• THE PROBLEM: Beneath this line are the data; copy exactly the part of them that opens with the line containing "#27, status: 待处理 -> 处理中" and closes with the line containing "#61, start: Dec 3 -> Dec 4", and only that part.

• LISTED RECORDS:
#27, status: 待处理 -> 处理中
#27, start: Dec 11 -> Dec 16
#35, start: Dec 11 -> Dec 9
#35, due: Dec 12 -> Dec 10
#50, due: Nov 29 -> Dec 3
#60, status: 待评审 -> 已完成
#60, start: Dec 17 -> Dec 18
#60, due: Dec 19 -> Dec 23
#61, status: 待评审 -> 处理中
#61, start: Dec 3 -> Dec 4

---

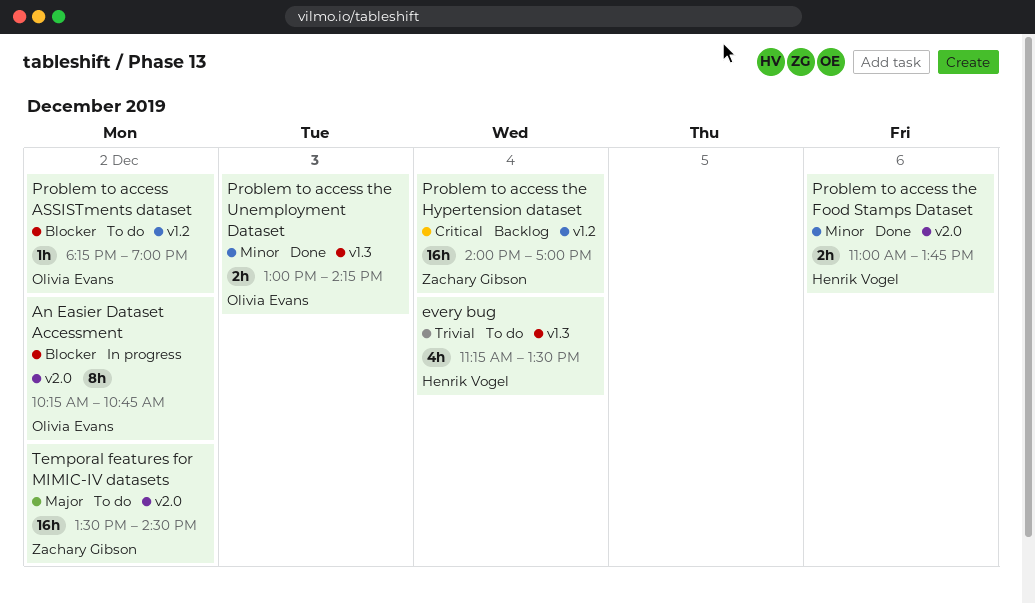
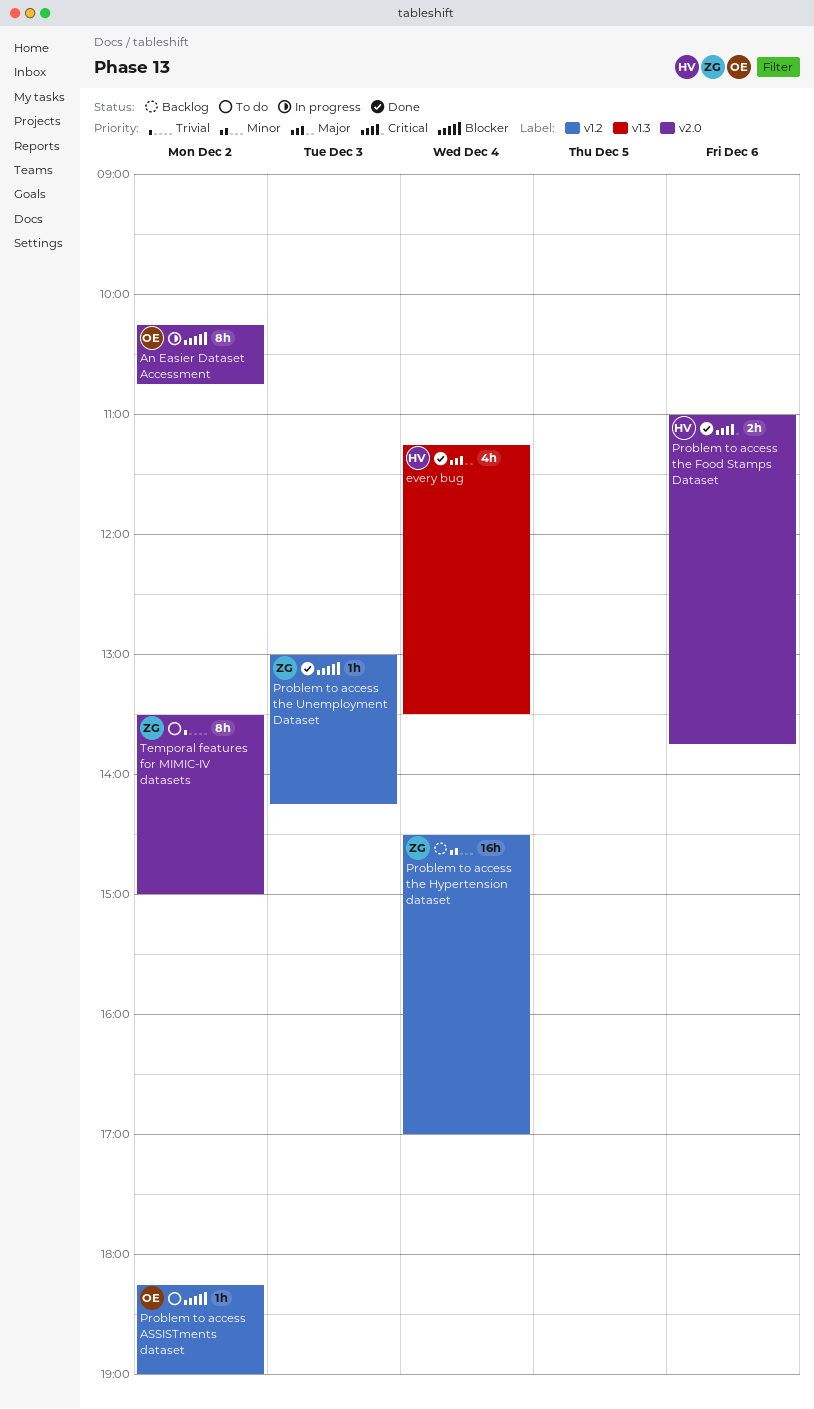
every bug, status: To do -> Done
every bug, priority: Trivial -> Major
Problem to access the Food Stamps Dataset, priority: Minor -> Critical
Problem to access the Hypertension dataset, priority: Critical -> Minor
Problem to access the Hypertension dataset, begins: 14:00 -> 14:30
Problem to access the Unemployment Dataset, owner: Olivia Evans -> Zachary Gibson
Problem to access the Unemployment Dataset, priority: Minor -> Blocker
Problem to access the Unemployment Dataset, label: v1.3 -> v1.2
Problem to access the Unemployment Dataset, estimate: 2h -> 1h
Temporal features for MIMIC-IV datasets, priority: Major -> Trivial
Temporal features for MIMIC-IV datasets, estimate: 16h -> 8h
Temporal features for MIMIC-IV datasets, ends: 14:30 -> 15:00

• EXERCISE RESULT:
#27, status: 待处理 -> 处理中
#27, start: Dec 11 -> Dec 16
#35, start: Dec 11 -> Dec 9
#35, due: Dec 12 -> Dec 10
#50, due: Nov 29 -> Dec 3
#60, status: 待评审 -> 已完成
#60, start: Dec 17 -> Dec 18
#60, due: Dec 19 -> Dec 23
#61, status: 待评审 -> 处理中
#61, start: Dec 3 -> Dec 4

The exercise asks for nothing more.